Your goal
In your answer, copy every entry that follows exactly.

Material shown
----

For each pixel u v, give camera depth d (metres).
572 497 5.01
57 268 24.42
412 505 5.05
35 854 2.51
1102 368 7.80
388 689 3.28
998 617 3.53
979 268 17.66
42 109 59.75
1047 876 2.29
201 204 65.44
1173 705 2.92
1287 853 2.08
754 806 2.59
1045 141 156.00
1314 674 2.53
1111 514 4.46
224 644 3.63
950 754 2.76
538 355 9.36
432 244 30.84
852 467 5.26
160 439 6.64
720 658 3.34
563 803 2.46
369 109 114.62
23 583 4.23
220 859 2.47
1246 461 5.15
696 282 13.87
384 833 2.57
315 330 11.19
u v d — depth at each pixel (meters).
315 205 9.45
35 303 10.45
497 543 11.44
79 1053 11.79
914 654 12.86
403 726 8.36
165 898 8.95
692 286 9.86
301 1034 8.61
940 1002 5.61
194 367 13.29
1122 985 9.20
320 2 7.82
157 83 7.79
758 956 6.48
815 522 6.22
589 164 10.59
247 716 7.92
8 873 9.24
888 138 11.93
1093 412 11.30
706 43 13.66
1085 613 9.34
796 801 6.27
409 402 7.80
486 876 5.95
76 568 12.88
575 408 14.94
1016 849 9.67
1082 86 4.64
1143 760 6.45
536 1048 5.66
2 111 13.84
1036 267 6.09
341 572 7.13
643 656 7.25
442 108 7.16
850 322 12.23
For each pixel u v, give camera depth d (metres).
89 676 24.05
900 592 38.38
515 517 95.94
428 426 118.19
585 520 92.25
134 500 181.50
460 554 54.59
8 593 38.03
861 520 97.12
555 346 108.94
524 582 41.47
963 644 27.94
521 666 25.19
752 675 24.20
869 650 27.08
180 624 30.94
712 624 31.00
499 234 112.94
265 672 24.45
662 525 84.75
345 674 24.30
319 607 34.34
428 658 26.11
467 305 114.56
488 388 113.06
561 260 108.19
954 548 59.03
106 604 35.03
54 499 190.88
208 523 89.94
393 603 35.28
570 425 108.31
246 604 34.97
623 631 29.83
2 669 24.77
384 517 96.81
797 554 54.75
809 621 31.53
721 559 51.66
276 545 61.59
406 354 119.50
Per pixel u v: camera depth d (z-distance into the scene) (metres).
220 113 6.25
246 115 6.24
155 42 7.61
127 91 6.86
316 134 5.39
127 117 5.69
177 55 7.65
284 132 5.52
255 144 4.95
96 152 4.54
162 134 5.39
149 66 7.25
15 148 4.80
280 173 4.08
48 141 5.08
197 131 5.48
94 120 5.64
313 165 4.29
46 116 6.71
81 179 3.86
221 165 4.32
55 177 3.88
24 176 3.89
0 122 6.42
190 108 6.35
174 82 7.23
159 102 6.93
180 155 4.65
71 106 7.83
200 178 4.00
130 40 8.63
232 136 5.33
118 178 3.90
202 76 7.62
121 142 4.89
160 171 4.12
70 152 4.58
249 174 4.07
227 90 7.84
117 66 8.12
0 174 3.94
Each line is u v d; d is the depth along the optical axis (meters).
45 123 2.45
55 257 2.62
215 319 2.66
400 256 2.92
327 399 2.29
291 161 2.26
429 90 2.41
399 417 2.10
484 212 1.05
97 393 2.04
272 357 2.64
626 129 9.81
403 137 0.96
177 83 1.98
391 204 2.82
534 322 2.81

----

Result
For each pixel u v, give camera depth d (metres).
572 497 5.01
57 268 24.42
412 505 5.05
35 854 2.51
1102 368 7.80
388 689 3.28
998 617 3.53
979 268 17.66
42 109 59.75
1047 876 2.29
201 204 65.44
1173 705 2.92
1287 853 2.08
754 806 2.59
1045 141 156.00
1314 674 2.53
1111 514 4.46
224 644 3.63
950 754 2.76
538 355 9.36
432 244 30.84
852 467 5.26
160 439 6.64
720 658 3.34
563 803 2.46
369 109 114.62
23 583 4.23
220 859 2.47
1246 461 5.15
696 282 13.87
384 833 2.57
315 330 11.19
u v d — depth at each pixel (meters).
315 205 9.45
35 303 10.45
497 543 11.44
79 1053 11.79
914 654 12.86
403 726 8.36
165 898 8.95
692 286 9.86
301 1034 8.61
940 1002 5.61
194 367 13.29
1122 985 9.20
320 2 7.82
157 83 7.79
758 956 6.48
815 522 6.22
589 164 10.59
247 716 7.92
8 873 9.24
888 138 11.93
1093 412 11.30
706 43 13.66
1085 613 9.34
796 801 6.27
409 402 7.80
486 876 5.95
76 568 12.88
575 408 14.94
1016 849 9.67
1082 86 4.64
1143 760 6.45
536 1048 5.66
2 111 13.84
1036 267 6.09
341 572 7.13
643 656 7.25
442 108 7.16
850 322 12.23
For each pixel u v, give camera depth d (metres).
89 676 24.05
900 592 38.38
515 517 95.94
428 426 118.19
585 520 92.25
134 500 181.50
460 554 54.59
8 593 38.03
861 520 97.12
555 346 108.94
524 582 41.47
963 644 27.94
521 666 25.19
752 675 24.20
869 650 27.08
180 624 30.94
712 624 31.00
499 234 112.94
265 672 24.45
662 525 84.75
345 674 24.30
319 607 34.34
428 658 26.11
467 305 114.56
488 388 113.06
561 260 108.19
954 548 59.03
106 604 35.03
54 499 190.88
208 523 89.94
393 603 35.28
570 425 108.31
246 604 34.97
623 631 29.83
2 669 24.77
384 517 96.81
797 554 54.75
809 621 31.53
721 559 51.66
276 545 61.59
406 354 119.50
Per pixel u v: camera depth d (z-distance into the scene) (metres).
220 113 6.25
246 115 6.24
155 42 7.61
127 91 6.86
316 134 5.39
127 117 5.69
177 55 7.65
284 132 5.52
255 144 4.95
96 152 4.54
162 134 5.39
149 66 7.25
15 148 4.80
280 173 4.08
48 141 5.08
197 131 5.48
94 120 5.64
313 165 4.29
46 116 6.71
81 179 3.86
221 165 4.32
55 177 3.88
24 176 3.89
0 122 6.42
190 108 6.35
174 82 7.23
159 102 6.93
180 155 4.65
71 106 7.83
200 178 4.00
130 40 8.63
232 136 5.33
118 178 3.90
202 76 7.62
121 142 4.89
160 171 4.12
70 152 4.58
249 174 4.07
227 90 7.84
117 66 8.12
0 174 3.94
Each line is u v d; d is the depth along the optical axis (meters).
45 123 2.45
55 257 2.62
215 319 2.66
400 256 2.92
327 399 2.29
291 161 2.26
429 90 2.41
399 417 2.10
484 212 1.05
97 393 2.04
272 357 2.64
626 129 9.81
403 137 0.96
177 83 1.98
391 204 2.82
534 322 2.81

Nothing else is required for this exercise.